The study’s findings indicated that increasing exercise volume and intensity was beneficial, but the information also suggested that you don’t have to begin training like a professional athlete.

“It didn’t matter how much people exercised, in terms of sessions or minutes per week,” Noetel said. “It also didn’t really matter how long the exercise program lasted.”

The largest difference, he said, was the intensity of the activity, although even walking had an effect.

While any activity was better than none at all, Noetel suggested introducing some obstacles.

“We initially thought those with depression might need to ‘ease into it.’ We found it was far better to have a clear program that aimed to push you, at least a little,” he said.

The Challenge of Motivation

It can be difficult for many people to find the motivation to exercise, and adding depression to the mix can make things even more difficult.

In the studies Noetel examined, goal-setting and activity monitoring didn’t appear to be beneficial.

“Instead, I think we have to defer to more established wisdom about what works,” he said, pointing to support and accountability.

Noetel continued, “You can find those by getting a trainer, joining a fitness group, or asking a loved one to go for a walk with you.”

“Taking a few steps toward getting that support makes it more likely that you’ll keep going,” he said.
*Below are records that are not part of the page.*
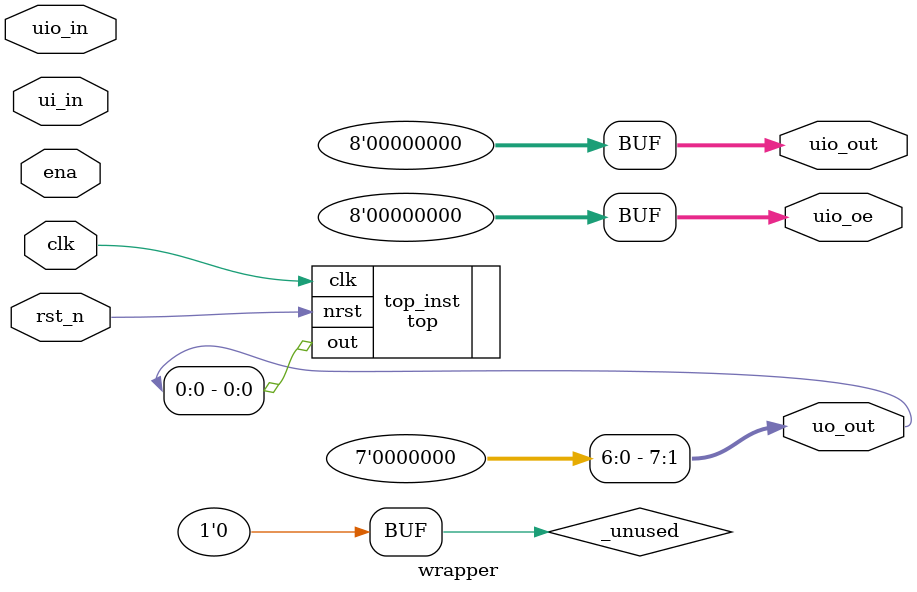
<source format=v>
`default_nettype none

module wrapper (
`ifdef USE_POWER_PINS
    inout VPWR,
    inout VGND,
`endif
    input  wire [7:0] ui_in,    // Dedicated inputs
    output wire [7:0] uo_out,   // Dedicated outputs
    input  wire [7:0] uio_in,   // IOs: Input path
    output wire [7:0] uio_out,  // IOs: Output path
    output wire [7:0] uio_oe,   // IOs: Enable path (active high: 0=input, 1=output)
    input  wire       ena,      // always 1 when the design is powered, so you can ignore it
    input  wire       clk,      // clock
    input  wire       rst_n     // reset_n - low to reset
);

  // All output pins must be assigned. If not used, assign to 0.
  assign uo_out[7:1] = '0;
  assign uio_out = '0;
  assign uio_oe  = '0;

  top #() top_inst(.clk(clk), .nrst(rst_n), .out(uo_out[0]));

  // List all unused inputs to prevent warnings
  wire _unused = &{ena, clk, rst_n, 1'b0};

endmodule
</source>
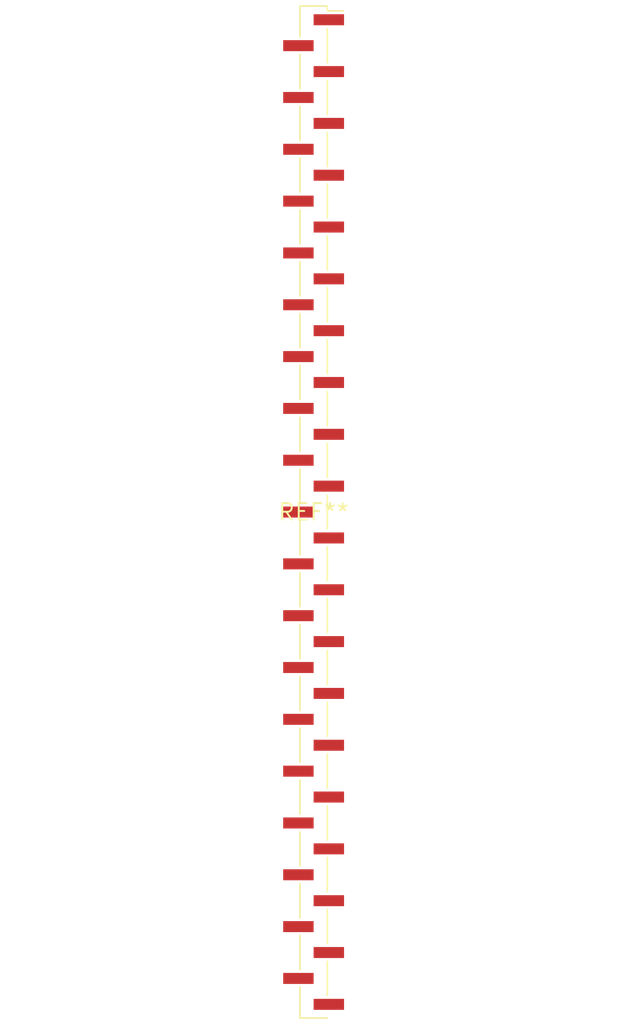
<source format=kicad_pcb>
(kicad_pcb (version 20240108) (generator pcbnew)

  (general
    (thickness 1.6)
  )

  (paper "A4")
  (layers
    (0 "F.Cu" signal)
    (31 "B.Cu" signal)
    (32 "B.Adhes" user "B.Adhesive")
    (33 "F.Adhes" user "F.Adhesive")
    (34 "B.Paste" user)
    (35 "F.Paste" user)
    (36 "B.SilkS" user "B.Silkscreen")
    (37 "F.SilkS" user "F.Silkscreen")
    (38 "B.Mask" user)
    (39 "F.Mask" user)
    (40 "Dwgs.User" user "User.Drawings")
    (41 "Cmts.User" user "User.Comments")
    (42 "Eco1.User" user "User.Eco1")
    (43 "Eco2.User" user "User.Eco2")
    (44 "Edge.Cuts" user)
    (45 "Margin" user)
    (46 "B.CrtYd" user "B.Courtyard")
    (47 "F.CrtYd" user "F.Courtyard")
    (48 "B.Fab" user)
    (49 "F.Fab" user)
    (50 "User.1" user)
    (51 "User.2" user)
    (52 "User.3" user)
    (53 "User.4" user)
    (54 "User.5" user)
    (55 "User.6" user)
    (56 "User.7" user)
    (57 "User.8" user)
    (58 "User.9" user)
  )

  (setup
    (pad_to_mask_clearance 0)
    (pcbplotparams
      (layerselection 0x00010fc_ffffffff)
      (plot_on_all_layers_selection 0x0000000_00000000)
      (disableapertmacros false)
      (usegerberextensions false)
      (usegerberattributes false)
      (usegerberadvancedattributes false)
      (creategerberjobfile false)
      (dashed_line_dash_ratio 12.000000)
      (dashed_line_gap_ratio 3.000000)
      (svgprecision 4)
      (plotframeref false)
      (viasonmask false)
      (mode 1)
      (useauxorigin false)
      (hpglpennumber 1)
      (hpglpenspeed 20)
      (hpglpendiameter 15.000000)
      (dxfpolygonmode false)
      (dxfimperialunits false)
      (dxfusepcbnewfont false)
      (psnegative false)
      (psa4output false)
      (plotreference false)
      (plotvalue false)
      (plotinvisibletext false)
      (sketchpadsonfab false)
      (subtractmaskfromsilk false)
      (outputformat 1)
      (mirror false)
      (drillshape 1)
      (scaleselection 1)
      (outputdirectory "")
    )
  )

  (net 0 "")

  (footprint "PinHeader_1x39_P2.00mm_Vertical_SMD_Pin1Right" (layer "F.Cu") (at 0 0))

)

</source>
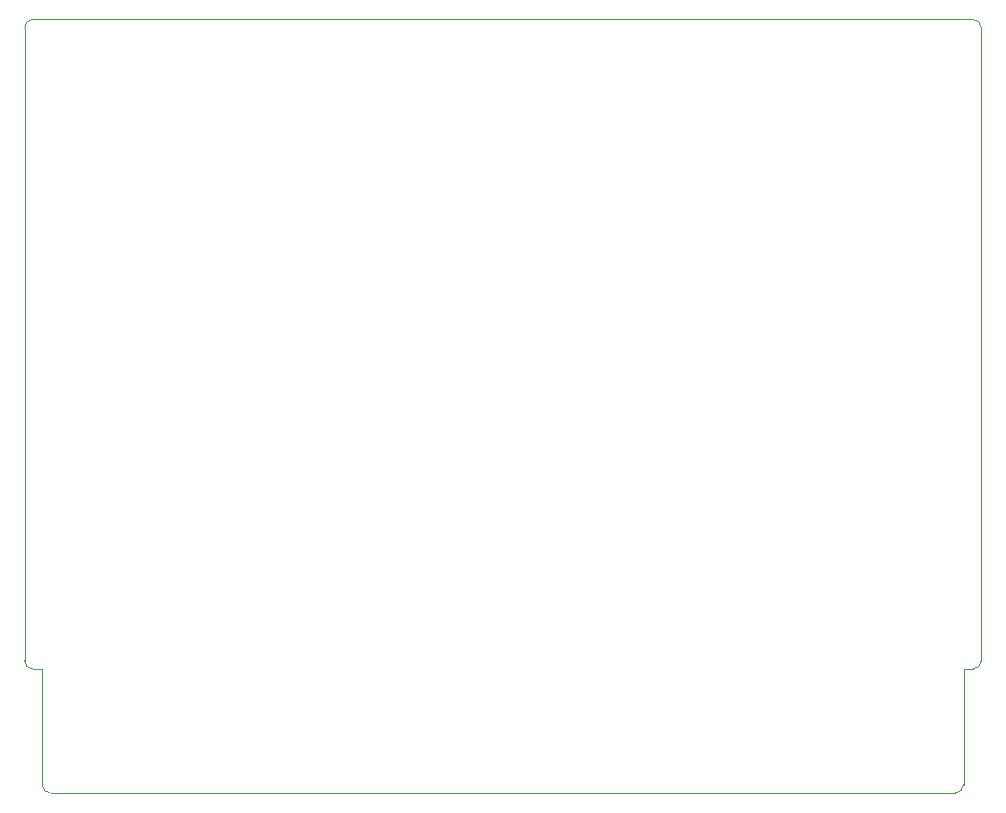
<source format=gm1>
G04 #@! TF.GenerationSoftware,KiCad,Pcbnew,7.0.6*
G04 #@! TF.CreationDate,2023-07-19T00:55:54+09:00*
G04 #@! TF.ProjectId,NES_MAmi,4e45535f-4d41-46d6-992e-6b696361645f,rev?*
G04 #@! TF.SameCoordinates,Original*
G04 #@! TF.FileFunction,Profile,NP*
%FSLAX46Y46*%
G04 Gerber Fmt 4.6, Leading zero omitted, Abs format (unit mm)*
G04 Created by KiCad (PCBNEW 7.0.6) date 2023-07-19 00:55:54*
%MOMM*%
%LPD*%
G01*
G04 APERTURE LIST*
G04 #@! TA.AperFunction,Profile*
%ADD10C,0.100000*%
G04 #@! TD*
G04 APERTURE END LIST*
D10*
X188192894Y-127289800D02*
G75*
G03*
X188900000Y-126582694I7106J700000D01*
G01*
X108607106Y-72289800D02*
G75*
G03*
X107900000Y-72996906I-7106J-700000D01*
G01*
X108607106Y-127289800D02*
X109400000Y-127289800D01*
X109400000Y-137082694D02*
G75*
G03*
X110107106Y-137789800I675000J-32106D01*
G01*
X110107106Y-137789800D02*
X186692894Y-137789800D01*
X107900000Y-72996906D02*
X107900000Y-126582694D01*
X186692894Y-137789800D02*
G75*
G03*
X187400000Y-137082694I7106J700000D01*
G01*
X107900000Y-126582694D02*
G75*
G03*
X108607106Y-127289800I700000J-7106D01*
G01*
X188900000Y-72996906D02*
G75*
G03*
X188192894Y-72289800I-700000J7106D01*
G01*
X109400000Y-127289800D02*
X109400000Y-137082694D01*
X187400000Y-127289800D02*
X188192894Y-127289800D01*
X188192894Y-72289800D02*
X108607106Y-72289800D01*
X188900000Y-126582694D02*
X188900000Y-72996906D01*
X187400000Y-137082694D02*
X187400000Y-127289800D01*
M02*

</source>
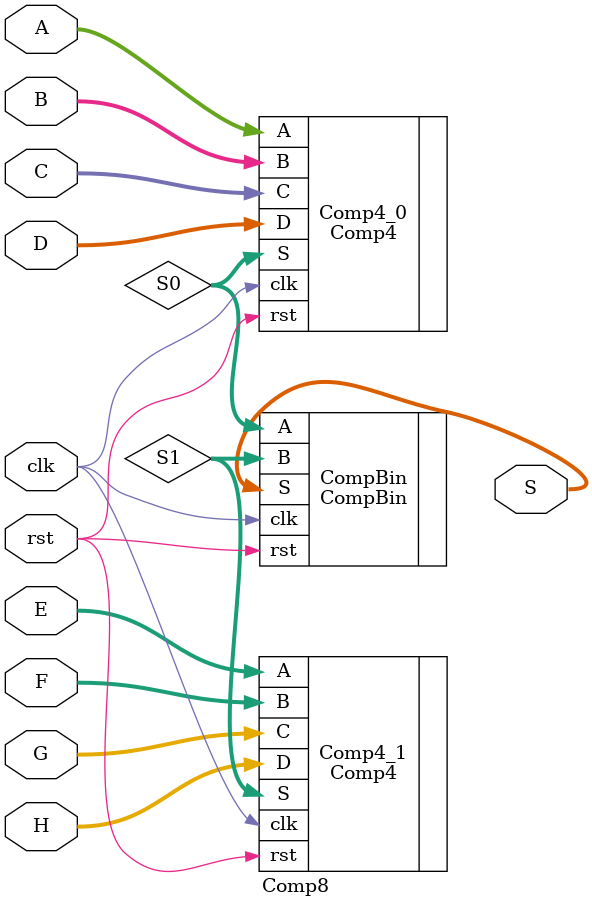
<source format=sv>
`timescale 1ns / 1ps


module Comp8(
    input clk,              /*Clock input*/
    input rst,              /*Reset input*/
    input [7:0] A,          /*A input*/
    input [7:0] B,          /*B input*/
    input [7:0] C,          /*C input*/
    input [7:0] D,          /*D input*/
    input [7:0] E,          /*E input*/
    input [7:0] F,          /*F input*/
    input [7:0] G,          /*G input*/
    input [7:0] H,          /*H input*/
    output [7:0] S          /*S output*/
    );
    
    /*Signals or wires*/
    wire [7:0] S0;          /*Result value of comapring A,B,C,D*/
    wire [7:0] S1;          /*Result value of comparing E,F,G,H*/
    
    /*4 input comparator*/
    Comp4 Comp4_0(
    .clk        (clk),        /*Clock input*/
    .rst        (rst),        /*Reset input*/
    .A          (A),          /*Input A*/
    .B          (B),          /*Input B*/
    .C          (C),          /*Input C*/
    .D          (D),          /*Input D*/
    .S          (S0)          /*Output S0*/
    );
    
    /*4 input comparator*/
    Comp4 Comp4_1(
    .clk        (clk),        /*Clock input*/
    .rst        (rst),        /*Reset input*/
    .A          (E),          /*Input E*/
    .B          (F),          /*Input F*/
    .C          (G),          /*Input G*/
    .D          (H),          /*Input H*/
    .S          (S1)          /*Output S1*/
    );
    
    /*2 input comparator*/
    CompBin CompBin(       /*Binary compartor to compare S0,S1*/
    .clk    (clk),          /*Clock signal input*/
    .rst    (rst),          /*Reset signal input*/
    .A      (S0),           /*Input S0*/
    .B      (S1),           /*Input S1*/
    .S      (S)             /*Output S*/
    );
endmodule
</source>
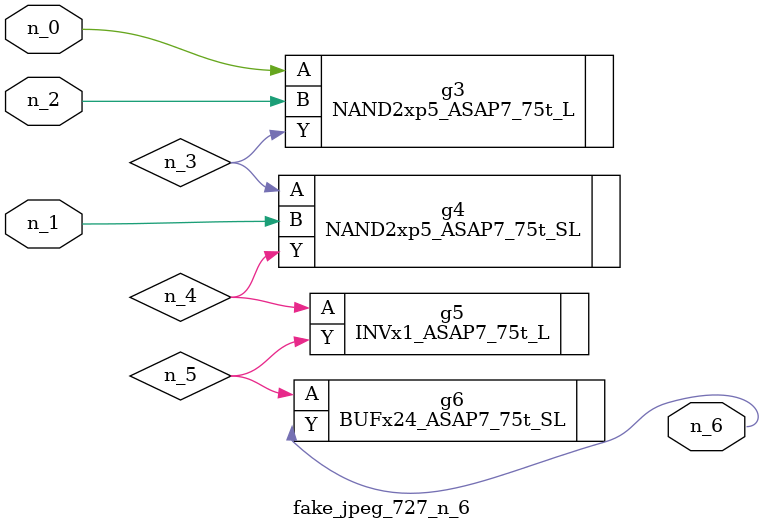
<source format=v>
module fake_jpeg_727_n_6 (n_0, n_2, n_1, n_6);

input n_0;
input n_2;
input n_1;

output n_6;

wire n_3;
wire n_4;
wire n_5;

NAND2xp5_ASAP7_75t_L g3 ( 
.A(n_0),
.B(n_2),
.Y(n_3)
);

NAND2xp5_ASAP7_75t_SL g4 ( 
.A(n_3),
.B(n_1),
.Y(n_4)
);

INVx1_ASAP7_75t_L g5 ( 
.A(n_4),
.Y(n_5)
);

BUFx24_ASAP7_75t_SL g6 ( 
.A(n_5),
.Y(n_6)
);


endmodule
</source>
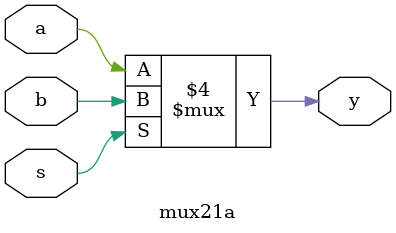
<source format=v>
module mux21a(a,b,s,y);
input a,b,s;
output y;
reg y;
always @(a or b or s)
begin
if(s==1'b0)
begin
y<=a;
end
else
begin
y<=b;
end
end
endmodule

</source>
And in order to stick with an exercise, whether it’s walking or weight training, it needs to be fun.

“Be kind to your future self by making exercise as easy and attractive as possible, like getting yourself an audiobook or a trial at a yoga studio,” Noetel said.

A 2015 study found that the more you love your workout, the more confident you will be to overcome hurdles to your fitness, increasing the likelihood that you will stay to a schedule.

“Then, be kind to yourself if it’s hard — we always forget how easy it is for life to get in the way of exercise, so make a backup plan as if your happiness depended on it … because it does,” Noetel said.